• **Kaynak Metin**:
******************************
BASIN MÜZESİ'NDE #EYÖZGÜRLÜK! SERGİSİ AÇILDI
Sergi Çemberlitaş'taki TGC Basın Müzesi'nde 8-24 Aralık 2022 tarihleri arasında açık kalacak. Sergiye 28 fotoğraf, resim, seramik ve heykel sanatçısı katıldı.
Türkiye Gazeteciler Cemiyeti Basın Müzesi'nde Türkiye’de Basın ve Düşünceyi İfade Özgürlüğü Görsel Sanatlar Sergisi #EyÖzgürlük! Sergisi düzenlendi. Sergi 8-24 Aralık 2022 tarihleri arasında gazeteci ve sanatseverlerle buluşuyor. Sergiye 28 fotoğraf, resim, seramik ve heykel sanatçısı katıldı.
Küratörlüğünü Fatma Batukan Belge’nin üstlendiği sergi Murat Erdin, Aybeniz Ece Uçan, Cihan Oğuz, Erol Aktı, Esin Yolçınar ve Öznur Oğraş Çolak’dan oluşan TGC Kültür Sanat Komisyonu tarafından düzenlendi. Sergi, Adviye Bal, Armağan Ulusoy, Asuman Aktüy, Aybeniz Ece Uçan-Esin Yolçınar, Aynur Karakaş Karaağaç, Bahri Genç, Beril Anılanmert, Buket Acartürk, Deniz Pireci, Didem Erk, Ercan Arslan, Erkan Özdilek, Fatma Batukan Belge, Filiz Yıldız, Güngör Güner, Haniyeh Aeini, Huri Aykut Ülker, Kaan Sağanak, Leman Kalay, Maryam Salahi, Mehmet Aksoy, Mehmet Dere, Meriç Hızal, Nurdan Arslan, Safiye Başar, Sebati Karakurt, Uğur Şahin ve Vedat Arık’ın eserlerinden oluşuyor.
TURGAY OLCAYTO: EY ÖZGÜRLÜK SERGİSİ'NİN TAM ZAMANIDIR DİYORUM
8 Aralık 2022 Perşembe günü saat 18.30'da TGC Yönetim, Denetim, Balotaj, Onur Kurulları, TGC üyeleri ile sanatseverlerin katılımıyla gerçekleşen serginin açılış konuşmasını TGC Başkanı Turgay Olcayto yaptı:
"İnsanın insana reva gördüğü kıyımlara karşı duran ünlü Fransız şairi Paul Eluard aynı zamanda bir barış aktivistiydi. Onun “Ey Özgürlük” şiiri dünyanın her köşesindeki savaş karşıtlarına mücadele gücü aşıladı. Türkiye’de de Oktay Rıfat “Elleri Var Özgürlüğün” şiiriyle Eluard’a eşlik etmiş oldu. Sanatçının yaratıları için özgür olmak baş koşuldur. Özgürlüğün tadını alamayan, özgürlüğün soluğunu içinde hissedemeyen sanatçının insanlık için kalıcı eserler vermesi beklenemez. Türkiye Gazeteciler Cemiyeti Kültür Komisyonu bu perspektiften yola çıkarak “Ey Özgürlük” sergisini sizlerin ve bütün meslektaşlarımızın beğenisine sunuyor. Sergi Manifestosunda da vurgulandığı gibi ülkemiz fevkalade güç koşullardan geçiyor. Sansürün yaşantımızın ayrılmaz bir parçası haline getirildiği, temel hak ve özgürlüklerin, adaletsizliğin, eşitsizliğin yerleştiği toplumda artık kaba gücün yasaları işliyor. Daha yaşanası bir dünya için bütün insanlığın sanatçılara gereksinimi var. Bu açıdan baktığınızda ‘Ey Özgürlük’ sergisinin tam da zamanıdır diye düşünüyorum. Sergimizin küratörü Fatma Batukan Belge’ye, sergiye katılan sanatçılarımızın tümüne, Kültür Sanat Komisyonumuzun üyelerine ve serginin kotarılmasında emeği geçen Genel Sekreterimiz Sibel Güneş’e ayrı ayrı teşekkürlerim var. Haberin serbest dolaştığı, yazar, çizer ve sanatçıların özgürce eserlerini üretebildiği bir Türkiye’de yaşayabilmek için var gücümüzle mücadeleye devam edeceğiz."
******************************
• **Bir koleksiyondan saklanmış öğeler**:
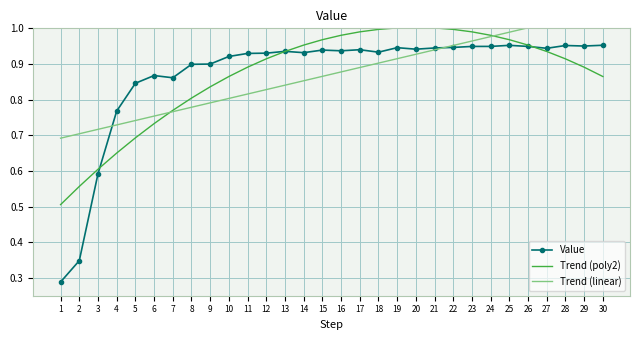

Where is the first local minimum for Value?

7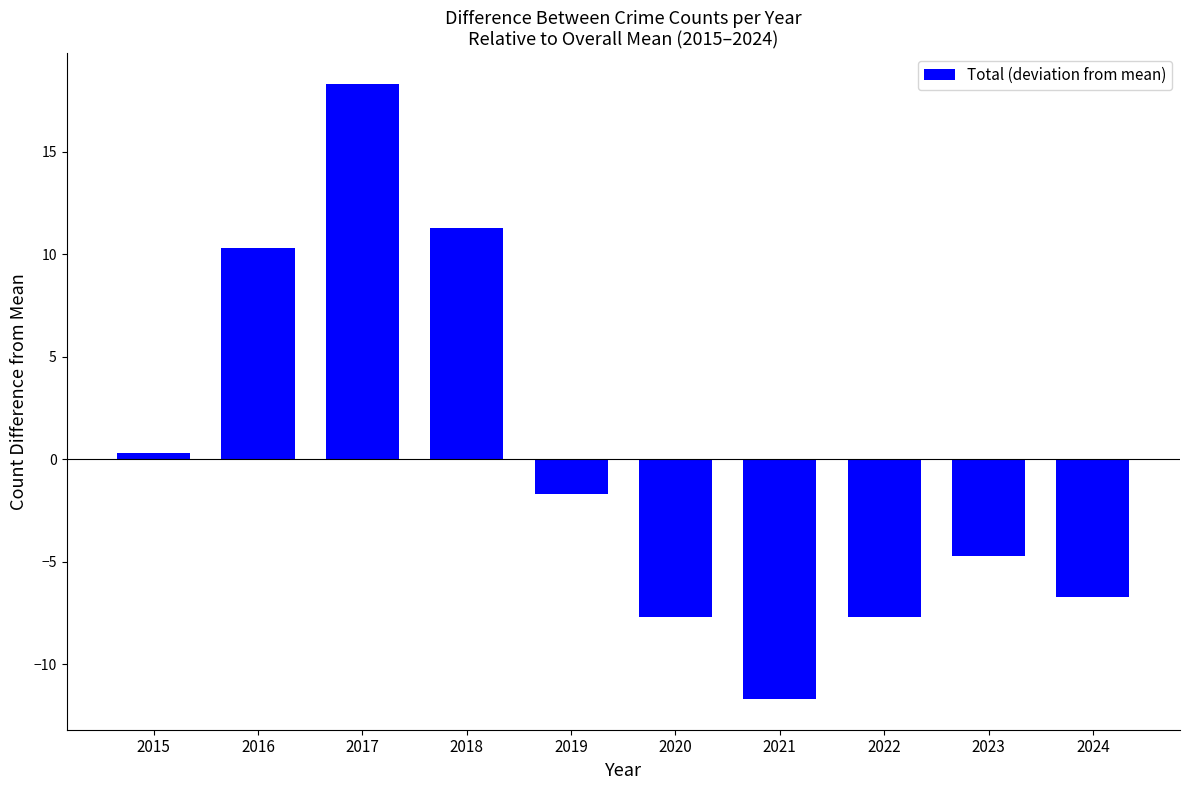

How many bars are there in total?

10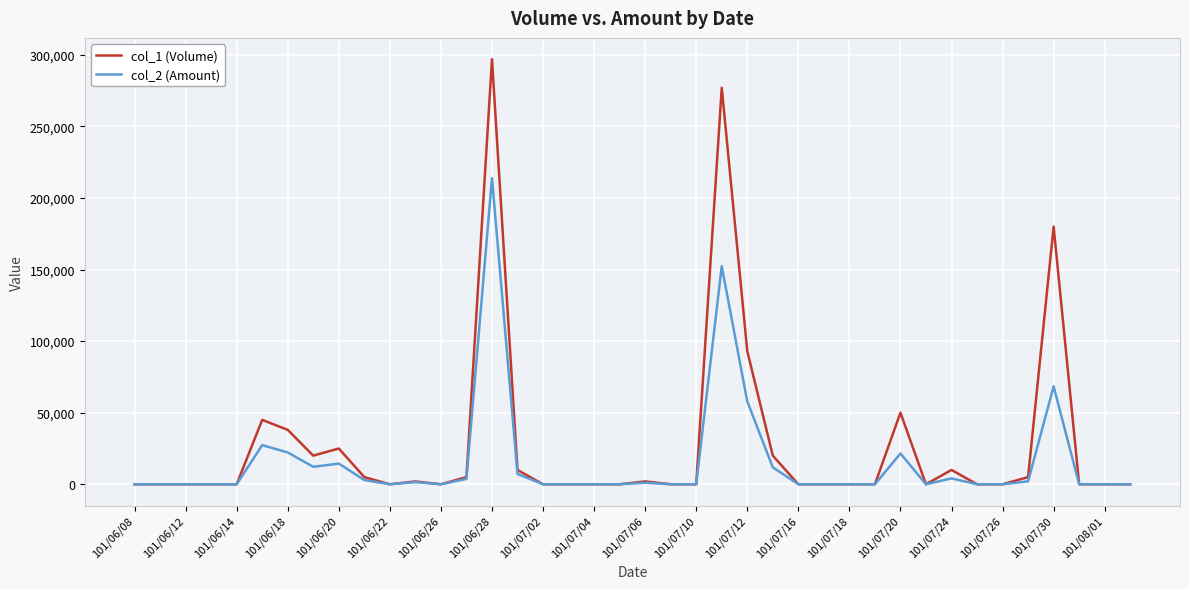

List the series in order of their peak value, highest first.

col_1 (Volume), col_2 (Amount)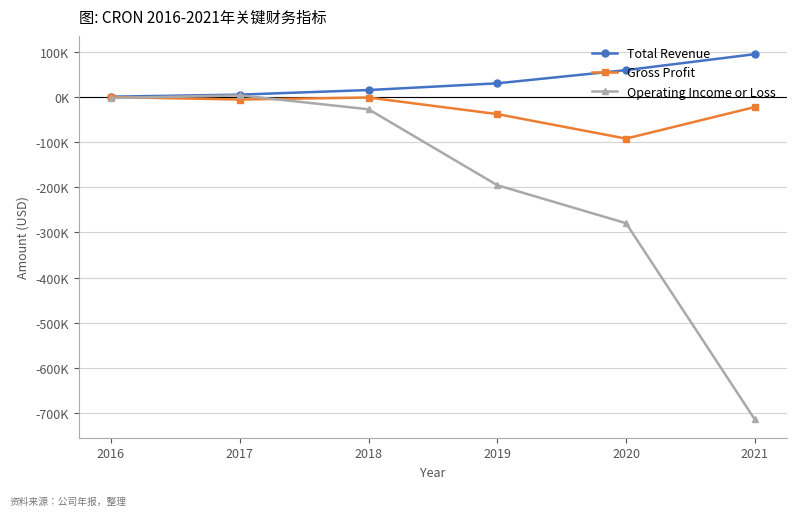

Where does the Operating Income or Loss series first go above -27200?

2016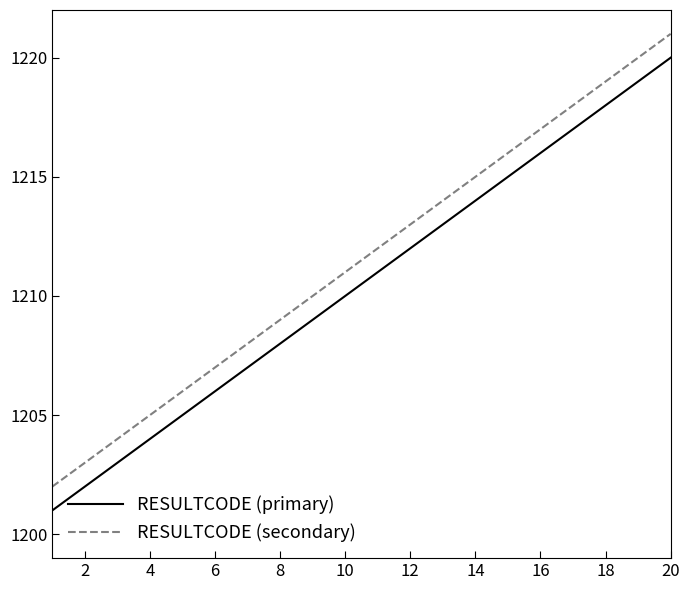

True or false: RESULTCODE (secondary) and RESULTCODE (primary) cross at least once.

False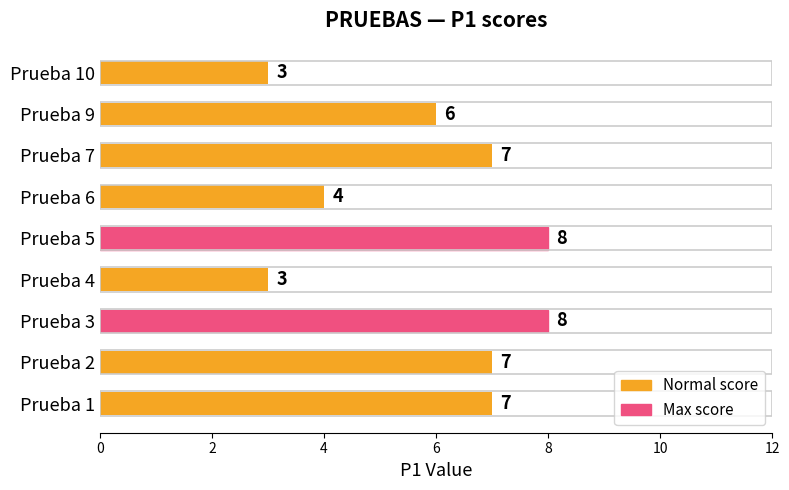

What is the smallest value displayed?

3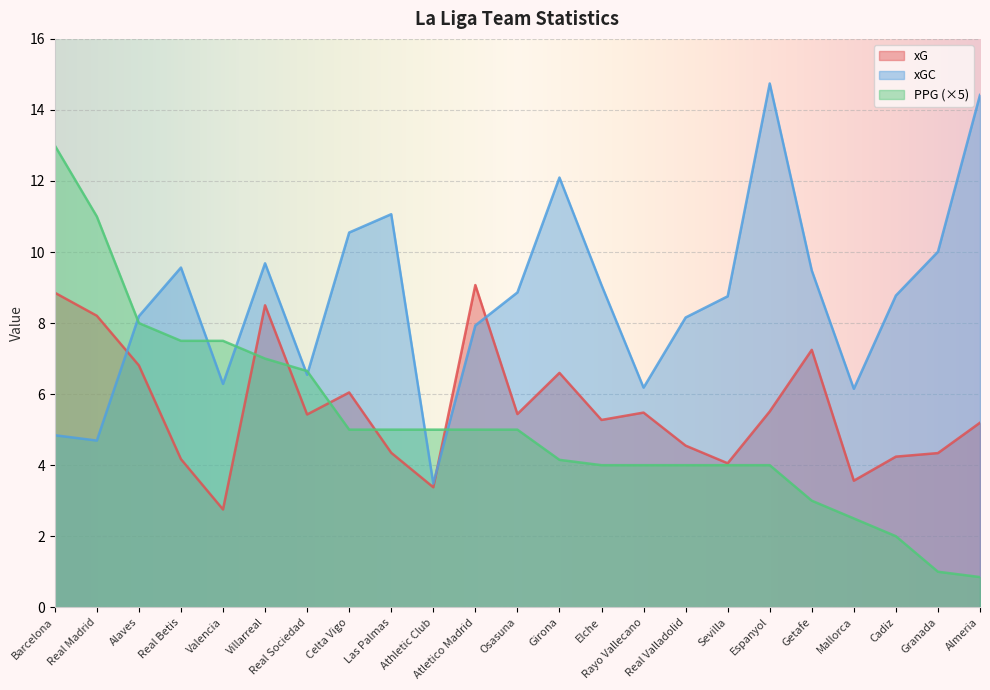

True or false: PPG and xGC intersect in this chart.

True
******************************
• **Sorular**:
1. Sergi metnine göre aşağıdaki soruları yanıtlayın.
(a) Sergi hangi tarihler arasında açık kalacak?
(b) Serginin küratörlüğünü kim üstlendi?
(c) Açılış konuşmasında "Ey Özgürlük" şiiri hangi şaire ait olarak anılıyor?
2. Sergi metnini "Küratörlüğünü Fatma Batukan" sözcüklerinden başlayıp "Arık’ın eserlerinden oluşuyor." sözcükleri de dahil olmak üzere değiştirmeden yazdırın.
Liste, sergi metniyle bağlantılı değildir.

• **Alıştırma Çözümleri**:
1.
(a) 8-24 Aralık 2022 tarihleri arasında.
(b) Fatma Batukan Belge.
(c) Fransız şair Paul Eluard'a.

2.
Küratörlüğünü Fatma Batukan Belge’nin üstlendiği sergi Murat Erdin, Aybeniz Ece Uçan, Cihan Oğuz, Erol Aktı, Esin Yolçınar ve Öznur Oğraş Çolak’dan oluşan TGC Kültür Sanat Komisyonu tarafından düzenlendi. Sergi, Adviye Bal, Armağan Ulusoy, Asuman Aktüy, Aybeniz Ece Uçan-Esin Yolçınar, Aynur Karakaş Karaağaç, Bahri Genç, Beril Anılanmert, Buket Acartürk, Deniz Pireci, Didem Erk, Ercan Arslan, Erkan Özdilek, Fatma Batukan Belge, Filiz Yıldız, Güngör Güner, Haniyeh Aeini, Huri Aykut Ülker, Kaan Sağanak, Leman Kalay, Maryam Salahi, Mehmet Aksoy, Mehmet Dere, Meriç Hızal, Nurdan Arslan, Safiye Başar, Sebati Karakurt, Uğur Şahin ve Vedat Arık’ın eserlerinden oluşuyor.